---------- Recorded information ----------
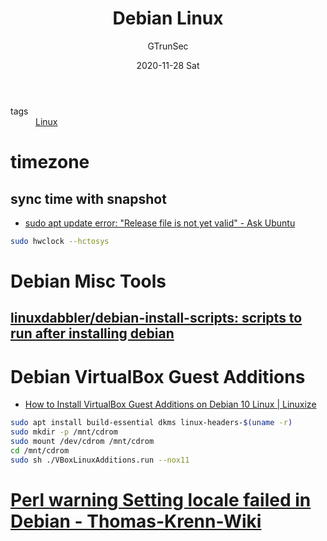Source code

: #+TITLE: Debian Linux
#+AUTHOR: GTrunSec
#+EMAIL: gtrunsec@hardenedlinux.org
#+DATE: 2020-11-28 Sat


#+OPTIONS:   H:3 num:t toc:t \n:nil @:t ::t |:t ^:nil -:t f:t *:t <:t


- tags :: [[file:linux.org][Linux]]

* timezone
** sync time with snapshot
- [[https://askubuntu.com/questions/1096930/sudo-apt-update-error-release-file-is-not-yet-valid][sudo apt update error: "Release file is not yet valid" - Ask Ubuntu]]
#+begin_src sh :async t :exports both :results output
sudo hwclock --hctosys
#+end_src

* Debian Misc Tools

** [[https://github.com/linuxdabbler/debian-install-scripts][linuxdabbler/debian-install-scripts: scripts to run after installing debian]]

* Debian VirtualBox Guest Additions
- [[https://linuxize.com/post/how-to-install-virtualbox-guest-additions-on-debian-10/][How to Install VirtualBox Guest Additions on Debian 10 Linux | Linuxize]]
#+begin_src sh :async t :exports both :results output
sudo apt install build-essential dkms linux-headers-$(uname -r)
sudo mkdir -p /mnt/cdrom
sudo mount /dev/cdrom /mnt/cdrom
cd /mnt/cdrom
sudo sh ./VBoxLinuxAdditions.run --nox11
#+end_src

* [[https://www.thomas-krenn.com/en/wiki/Perl_warning_Setting_locale_failed_in_Debian][Perl warning Setting locale failed in Debian - Thomas-Krenn-Wiki]]
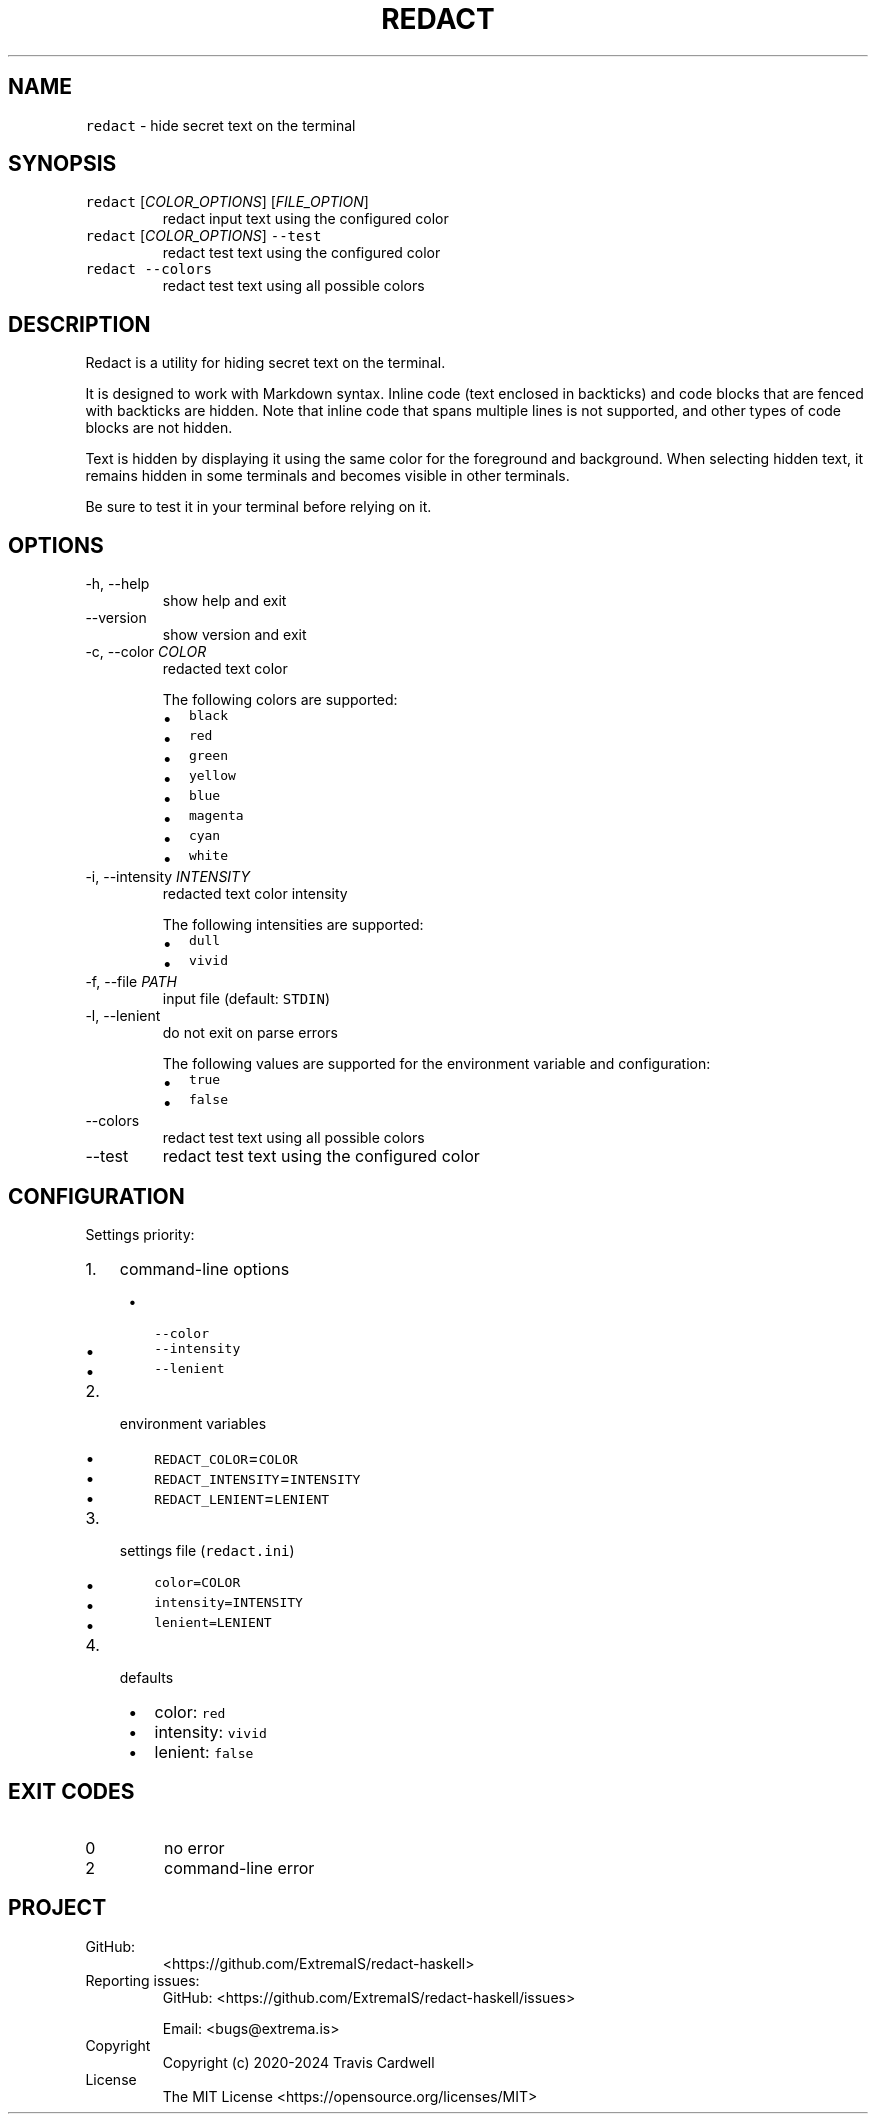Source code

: .\" Automatically generated by Pandoc 3.0.1
.\"
.\" Define V font for inline verbatim, using C font in formats
.\" that render this, and otherwise B font.
.ie "\f[CB]x\f[]"x" \{\
. ftr V B
. ftr VI BI
. ftr VB B
. ftr VBI BI
.\}
.el \{\
. ftr V CR
. ftr VI CI
. ftr VB CB
. ftr VBI CBI
.\}
.TH "REDACT" "1" "" "redact-haskell 0.6.0.0 (2024-12-30)" "redact Manual"
.nh
.SH NAME
.PP
\f[V]redact\f[R] - hide secret text on the terminal
.SH SYNOPSIS
.TP
\f[V]redact\f[R] [\f[I]COLOR_OPTIONS\f[R]] [\f[I]FILE_OPTION\f[R]]
redact input text using the configured color
.TP
\f[V]redact\f[R] [\f[I]COLOR_OPTIONS\f[R]] \f[V]--test\f[R]
redact test text using the configured color
.TP
\f[V]redact\f[R] \f[V]--colors\f[R]
redact test text using all possible colors
.SH DESCRIPTION
.PP
Redact is a utility for hiding secret text on the terminal.
.PP
It is designed to work with Markdown syntax.
Inline code (text enclosed in backticks) and code blocks that are fenced
with backticks are hidden.
Note that inline code that spans multiple lines is not supported, and
other types of code blocks are not hidden.
.PP
Text is hidden by displaying it using the same color for the foreground
and background.
When selecting hidden text, it remains hidden in some terminals and
becomes visible in other terminals.
.PP
Be sure to test it in your terminal before relying on it.
.SH OPTIONS
.TP
-h, --help
show help and exit
.TP
--version
show version and exit
.TP
-c, --color \f[I]COLOR\f[R]
redacted text color
.RS
.PP
The following colors are supported:
.IP \[bu] 2
\f[V]black\f[R]
.IP \[bu] 2
\f[V]red\f[R]
.IP \[bu] 2
\f[V]green\f[R]
.IP \[bu] 2
\f[V]yellow\f[R]
.IP \[bu] 2
\f[V]blue\f[R]
.IP \[bu] 2
\f[V]magenta\f[R]
.IP \[bu] 2
\f[V]cyan\f[R]
.IP \[bu] 2
\f[V]white\f[R]
.RE
.TP
-i, --intensity \f[I]INTENSITY\f[R]
redacted text color intensity
.RS
.PP
The following intensities are supported:
.IP \[bu] 2
\f[V]dull\f[R]
.IP \[bu] 2
\f[V]vivid\f[R]
.RE
.TP
-f, --file \f[I]PATH\f[R]
input file (default: \f[V]STDIN\f[R])
.TP
-l, --lenient
do not exit on parse errors
.RS
.PP
The following values are supported for the environment variable and
configuration:
.IP \[bu] 2
\f[V]true\f[R]
.IP \[bu] 2
\f[V]false\f[R]
.RE
.TP
--colors
redact test text using all possible colors
.TP
--test
redact test text using the configured color
.SH CONFIGURATION
.PP
Settings priority:
.IP "1." 3
command-line options
.RS 4
.IP \[bu] 2
\f[V]--color\f[R]
.IP \[bu] 2
\f[V]--intensity\f[R]
.IP \[bu] 2
\f[V]--lenient\f[R]
.RE
.IP "2." 3
environment variables
.RS 4
.IP \[bu] 2
\f[V]REDACT_COLOR\f[R]=\f[V]COLOR\f[R]
.IP \[bu] 2
\f[V]REDACT_INTENSITY\f[R]=\f[V]INTENSITY\f[R]
.IP \[bu] 2
\f[V]REDACT_LENIENT\f[R]=\f[V]LENIENT\f[R]
.RE
.IP "3." 3
settings file (\f[V]redact.ini\f[R])
.RS 4
.IP \[bu] 2
\f[V]color=COLOR\f[R]
.IP \[bu] 2
\f[V]intensity=INTENSITY\f[R]
.IP \[bu] 2
\f[V]lenient=LENIENT\f[R]
.RE
.IP "4." 3
defaults
.RS 4
.IP \[bu] 2
color: \f[V]red\f[R]
.IP \[bu] 2
intensity: \f[V]vivid\f[R]
.IP \[bu] 2
lenient: \f[V]false\f[R]
.RE
.SH EXIT CODES
.TP
0
no error
.TP
2
command-line error
.SH PROJECT
.TP
GitHub:
<https://github.com/ExtremaIS/redact-haskell>
.TP
Reporting issues:
GitHub: <https://github.com/ExtremaIS/redact-haskell/issues>
.RS
.PP
Email: <bugs@extrema.is>
.RE
.TP
Copyright
Copyright (c) 2020-2024 Travis Cardwell
.TP
License
The MIT License <https://opensource.org/licenses/MIT>
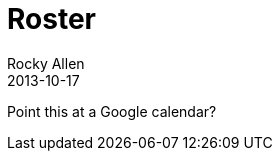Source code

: :stylesheet: plain.css
= Roster
Rocky Allen
2013-10-17
:jbake-type: page
:jbake-status: published

Point this at a Google calendar?

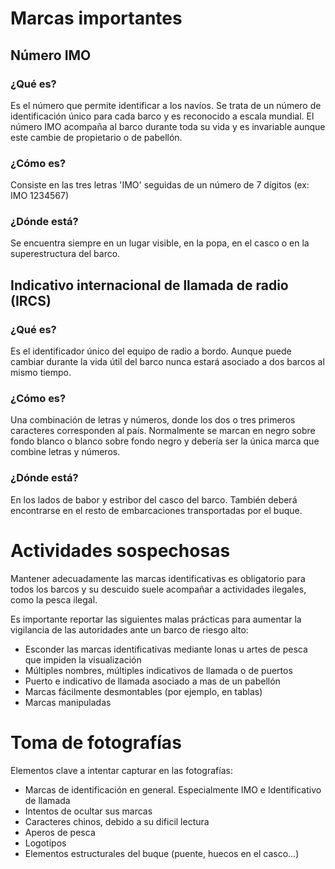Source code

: * Marcas importantes
** Número IMO
*** ¿Qué es?
Es el número que permite identificar a los navíos. Se trata de un número de identificación único para cada barco y es reconocido a escala mundial. El número IMO acompaña al barco durante toda su vida y es invariable aunque este cambie de propietario o de pabellón.
*** ¿Cómo es?
Consiste en las tres letras 'IMO' seguidas de un número de 7 dígitos (ex: IMO 1234567)
*** ¿Dónde está?
Se encuentra siempre en un lugar visible, en la popa, en el casco o en la superestructura del barco.
** Indicativo internacional de llamada de radio (IRCS)
*** ¿Qué es?
Es el identificador único del equipo de radio a bordo. Aunque puede cambiar
durante la vida útil del barco nunca estará asociado a dos barcos al mismo tiempo.
*** ¿Cómo es?
Una combinación de letras y números, donde los dos o tres primeros caracteres
corresponden al país. Normalmente se marcan en negro sobre fondo blanco o blanco
sobre fondo negro y debería ser la única marca que combine letras y números.
*** ¿Dónde está?
En los lados de babor y estribor del casco del barco. También deberá
encontrarse en el resto de embarcaciones transportadas por el buque.

* Actividades sospechosas
Mantener adecuadamente las marcas identificativas es obligatorio para todos los barcos y su descuido suele acompañar a actividades ilegales, como la pesca ilegal.

Es importante reportar las siguientes malas prácticas para aumentar la
vigilancia de las autoridades ante un barco de riesgo alto:

- Esconder las marcas identificativas mediante lonas u artes de pesca que impiden la visualización
- Múltiples nombres, múltiples indicativos de llamada o de puertos
- Puerto e indicativo de llamada asociado a mas de un pabellón
- Marcas fácilmente desmontables (por ejemplo, en tablas)
- Marcas manipuladas

* Toma de fotografías
Elementos clave a intentar capturar en las fotografías:
- Marcas de identificación en general. Especialmente IMO e Identificativo de
  llamada
- Intentos de ocultar sus marcas
- Caracteres chinos, debido a su dificil lectura
- Aperos de pesca
- Logotipos
- Elementos estructurales del buque (puente, huecos en el casco...)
----------
Task goal »
Your task for the entries above: copy exactly the span starting with the line with "show version and exit" and going on through the line with "-i, --intensity \f[I]INTENSITY\f[R]", both lines included, and nothing else.

Task answer »
show version and exit
.TP
-c, --color \f[I]COLOR\f[R]
redacted text color
.RS
.PP
The following colors are supported:
.IP \[bu] 2
\f[V]black\f[R]
.IP \[bu] 2
\f[V]red\f[R]
.IP \[bu] 2
\f[V]green\f[R]
.IP \[bu] 2
\f[V]yellow\f[R]
.IP \[bu] 2
\f[V]blue\f[R]
.IP \[bu] 2
\f[V]magenta\f[R]
.IP \[bu] 2
\f[V]cyan\f[R]
.IP \[bu] 2
\f[V]white\f[R]
.RE
.TP
-i, --intensity \f[I]INTENSITY\f[R]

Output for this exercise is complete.